_Page extract_:
++++
FREEPORT – With a rapid succession of departures, Freeport officials have begun the job of filling town positions.
On Tuesday, the Town Council was scheduled to name a replacement for Peter Murray, who resigned his position on the Regional School Unit 5 Board of Directors three weeks ago.
A week following Murray’s announcement, Abbe Yacoben informed Town Manager Peter Joseph that she would resign as the town’s finance director effective Jan. 6. And sometime next year, Melanie Sachs will vacate her position on the Town Council. The council elected Sachs as its chairwoman on Nov. 18.
Joseph said last week that the Town Council might be appointing Murray’s successor on Tuesday night. The meeting was held after the Tri-Town Weekly’s deadline. The deadline for applications was Monday, Dec. 1.
“They want to get somebody in that position as soon as possible,” Joseph said. “The RSU board is going to be deciding on leadership, and they held off on that at their last meeting, because of the vacancy. They have some candidates.”
The RSU 5 board, which next meets on Dec. 10 at Freeport High School, is beginning its search for a new school superintendent.
The appointment to the seat is good until November 2015.
Yacoben, who will take a position as finance and budget director for the city of Avondale, Ariz., gave the town ample notice of her resignation. She has been finance director in Freeport since 2009, and is paid $97,700.
According to the town charter, Joseph will choose a new finance director, subject to Town Council approval.
“We’re lucky she gave six weeks’ notice,” Joseph said. “We’ve created a job posting, and we’re charging ahead.”
Joseph said he hopes to begin interviewing candidates for finance director in mid-December. The Town Council begins budget deliberations in February.
“I wouldn’t say it’s an urgent matter,” Joseph said, “but it’s a priority. We’re moving ahead as quickly as possible.”
Yacoben has won awards for her work in Freeport.
“We’ve had a tradition of very competent finance directors here,” Joseph said. “It’s an important position for the town.”
Yacoben has said that the more work she has to do, the better she likes it. Avondale is a city of 80,000 people, with a budget of more than $170 million, and more than 500 employees.
“I was able to take on more responsibility,” Yacoben said from her office last week. “I’m excited to take on a new challenge and a new responsibility.”
She also looks forward to living in a warmer climate, Yacoben said. She and her husband, Kyle, have two children.
“I’m happy with the change,” she said. “Change is OK.”
Yacoben, an Alna native and 1994 graduate of Waynflete School in Portland, was finance director for the city of Bath from 2006-2009, and a former selectwoman in West Bath. In Freeport, she succeeded Greg L’Heureux.
Sachs has said she is unsure when next year she would be leaving. ??H?er husband has a new job in Connecticut.
Joseph said that with a vacancy of six months or more, the town charter calls for a special election to fill a Town Council seat. If the vacancy spans less time than that, the council has the option of leaving the seat open until the November elections, he said.
++++
_Records provided_:
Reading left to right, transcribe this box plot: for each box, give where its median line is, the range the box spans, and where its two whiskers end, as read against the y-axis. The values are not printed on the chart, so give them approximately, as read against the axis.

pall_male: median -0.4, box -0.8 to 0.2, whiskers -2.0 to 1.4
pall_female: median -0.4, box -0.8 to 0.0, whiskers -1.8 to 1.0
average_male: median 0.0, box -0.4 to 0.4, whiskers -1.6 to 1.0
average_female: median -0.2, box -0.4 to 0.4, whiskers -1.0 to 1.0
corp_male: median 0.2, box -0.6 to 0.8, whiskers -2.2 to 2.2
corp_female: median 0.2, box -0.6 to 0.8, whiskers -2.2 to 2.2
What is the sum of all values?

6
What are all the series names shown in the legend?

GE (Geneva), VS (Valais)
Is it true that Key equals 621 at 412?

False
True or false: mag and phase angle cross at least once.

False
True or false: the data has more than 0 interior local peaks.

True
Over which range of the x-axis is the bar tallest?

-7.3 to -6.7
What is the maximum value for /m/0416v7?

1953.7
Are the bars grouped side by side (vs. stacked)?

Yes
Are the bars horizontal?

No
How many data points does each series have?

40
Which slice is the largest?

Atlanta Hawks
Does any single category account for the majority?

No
++++
_Aim of the task_:
From the Freeport news article, list every person who is named with both a first and a last name. The lines have nothing to do with what you're asked here.

_Exercise solution_:
Peter Murray, Abbe Yacoben, Peter Joseph, Melanie Sachs, Greg L'Heureux